- Required action 1
Swap "photo" for "frame" throughout the saved entries listing and write the listing out again with nothing else altered. Leave the pictures out of your answer.

- Passage for review
*** Begin section ***

Unfortunately information doesn’t become important to us by a teacher or professor telling us that it is important or relevant for an exam.

All humans have an innate need to underatand their environment. It is detrimental for survival. That’s why we are all curious to learn how the world works. From our first moments on we naturally inhale all knowledge that we can get our hands on.

Our innate curiosity is the wave that education should surf on.

Where learning could be such an easy and satisfying process, powered by the driving force of our interest in the world, we instead built a system of two opposing parties (students and teachers) that constantly fight against each other. Where pupils need to be whipped to study with the use of endless energy and teachers burn out from the kids behaving terribly.

The great documentary “Alphabet” by Erwin Wagenhofer explores the question, how we managed to turn the natural process of learning how the world works into an unbearable chore that most children hate most of the time.

Teaching Methods need to change

We need to turn education around. It has to start with the question of the student.

*** End section ***

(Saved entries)

*** Begin section ***

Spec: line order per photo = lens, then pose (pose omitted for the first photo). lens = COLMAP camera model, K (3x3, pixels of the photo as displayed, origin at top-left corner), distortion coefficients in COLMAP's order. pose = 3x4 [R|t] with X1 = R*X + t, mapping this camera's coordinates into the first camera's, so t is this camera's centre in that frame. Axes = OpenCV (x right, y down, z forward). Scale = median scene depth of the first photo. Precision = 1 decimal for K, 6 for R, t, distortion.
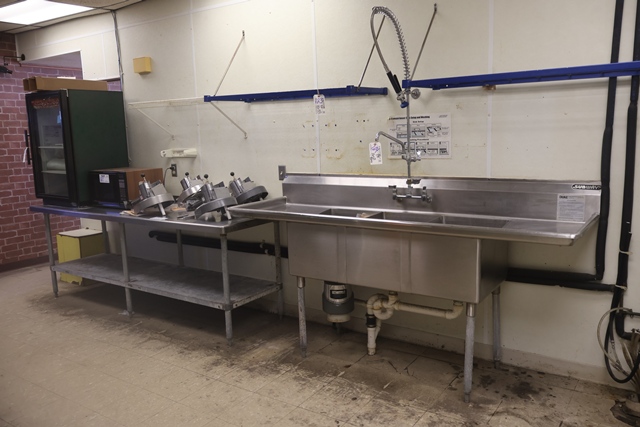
lens RADIAL K [[540.5, 0, 320.7], [0, 540.5, 226.2], [0, 0, 1]] dist [0.007258, 0.008243]
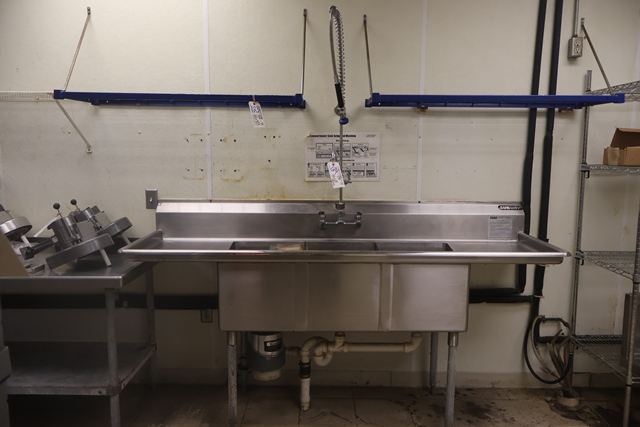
lens RADIAL K [[540.5, 0, 320.7], [0, 540.5, 226.2], [0, 0, 1]] dist [0.007258, 0.008243]
pose [[0.828514, -0.045108, 0.558149, -0.366923], [0.068311, 0.997447, -0.020790, -0.033640], [-0.555786, 0.055353, 0.829481, 0.276376]]
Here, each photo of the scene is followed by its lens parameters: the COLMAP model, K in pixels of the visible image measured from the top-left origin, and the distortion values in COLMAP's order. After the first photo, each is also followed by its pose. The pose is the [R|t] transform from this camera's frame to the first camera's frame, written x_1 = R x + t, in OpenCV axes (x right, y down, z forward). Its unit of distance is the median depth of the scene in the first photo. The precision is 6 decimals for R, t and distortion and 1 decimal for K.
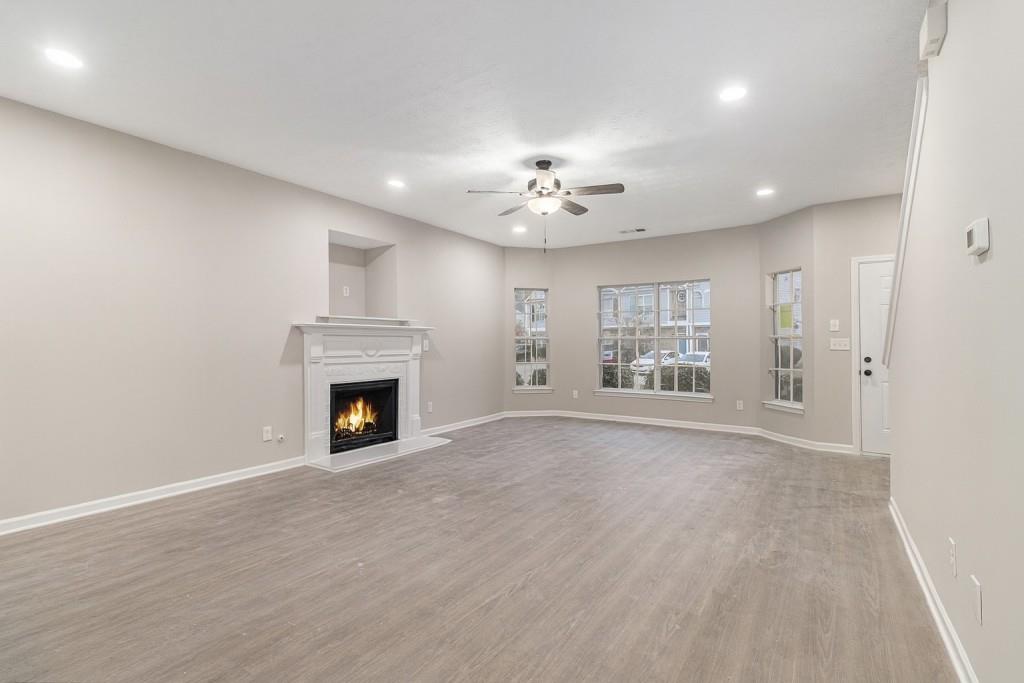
lens RADIAL K [[473.1, 0, 514.5], [0, 473.1, 337.0], [0, 0, 1]] dist [0.001033, 0.001209]
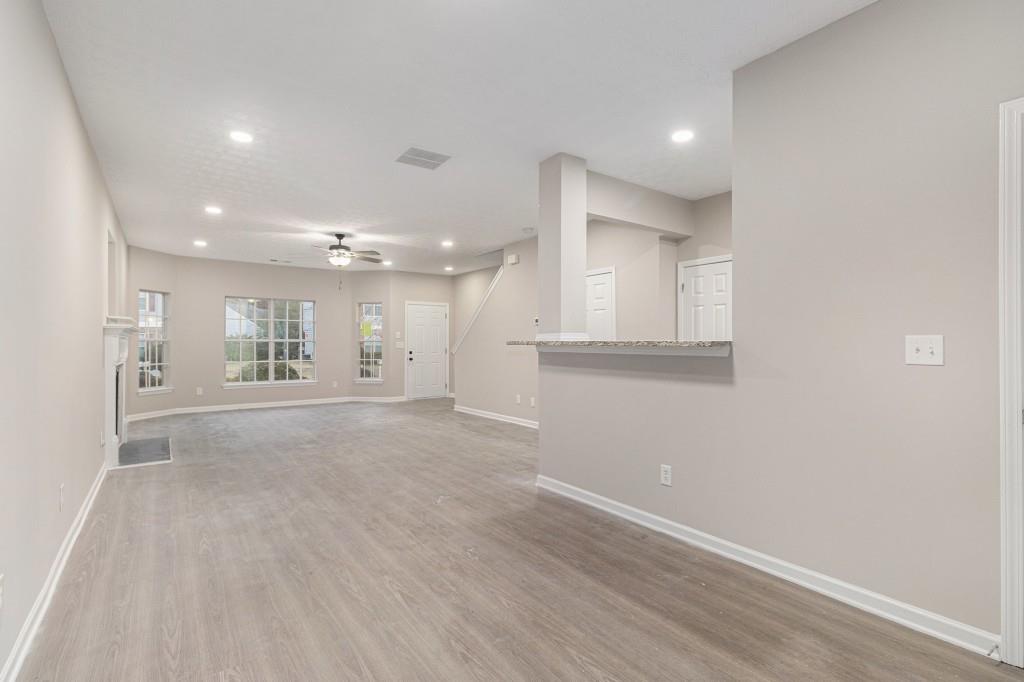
lens RADIAL K [[473.1, 0, 512.5], [0, 473.1, 339.5], [0, 0, 1]] dist [0.001033, 0.001209]
pose [[0.336906, 0.008367, 0.941501, -1.160741], [-0.010026, 0.999936, -0.005299, -0.001364], [-0.941485, -0.007654, 0.336969, -0.117973]]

*** End section ***

- Required action 2
In the text on education, which documentary is named, and who made it?

- Answer space 1
Spec: line order per frame = lens, then pose (pose omitted for the first frame). lens = COLMAP camera model, K (3x3, pixels of the frame as displayed, origin at top-left corner), distortion coefficients in COLMAP's order. pose = 3x4 [R|t] with X1 = R*X + t, mapping this camera's coordinates into the first camera's, so t is this camera's centre in that frame. Axes = OpenCV (x right, y down, z forward). Scale = median scene depth of the first frame. Precision = 1 decimal for K, 6 for R, t, distortion.
lens RADIAL K [[540.5, 0, 320.7], [0, 540.5, 226.2], [0, 0, 1]] dist [0.007258, 0.008243]
lens RADIAL K [[540.5, 0, 320.7], [0, 540.5, 226.2], [0, 0, 1]] dist [0.007258, 0.008243]
pose [[0.828514, -0.045108, 0.558149, -0.366923], [0.068311, 0.997447, -0.020790, -0.033640], [-0.555786, 0.055353, 0.829481, 0.276376]]
Here, each frame of the scene is followed by its lens parameters: the COLMAP model, K in pixels of the visible image measured from the top-left origin, and the distortion values in COLMAP's order. After the first frame, each is also followed by its pose. The pose is the [R|t] transform from this camera's frame to the first camera's frame, written x_1 = R x + t, in OpenCV axes (x right, y down, z forward). Its unit of distance is the median depth of the scene in the first frame. The precision is 6 decimals for R, t and distortion and 1 decimal for K.
lens RADIAL K [[473.1, 0, 514.5], [0, 473.1, 337.0], [0, 0, 1]] dist [0.001033, 0.001209]
lens RADIAL K [[473.1, 0, 512.5], [0, 473.1, 339.5], [0, 0, 1]] dist [0.001033, 0.001209]
pose [[0.336906, 0.008367, 0.941501, -1.160741], [-0.010026, 0.999936, -0.005299, -0.001364], [-0.941485, -0.007654, 0.336969, -0.117973]]

- Answer space 2
The documentary "Alphabet" by Erwin Wagenhofer.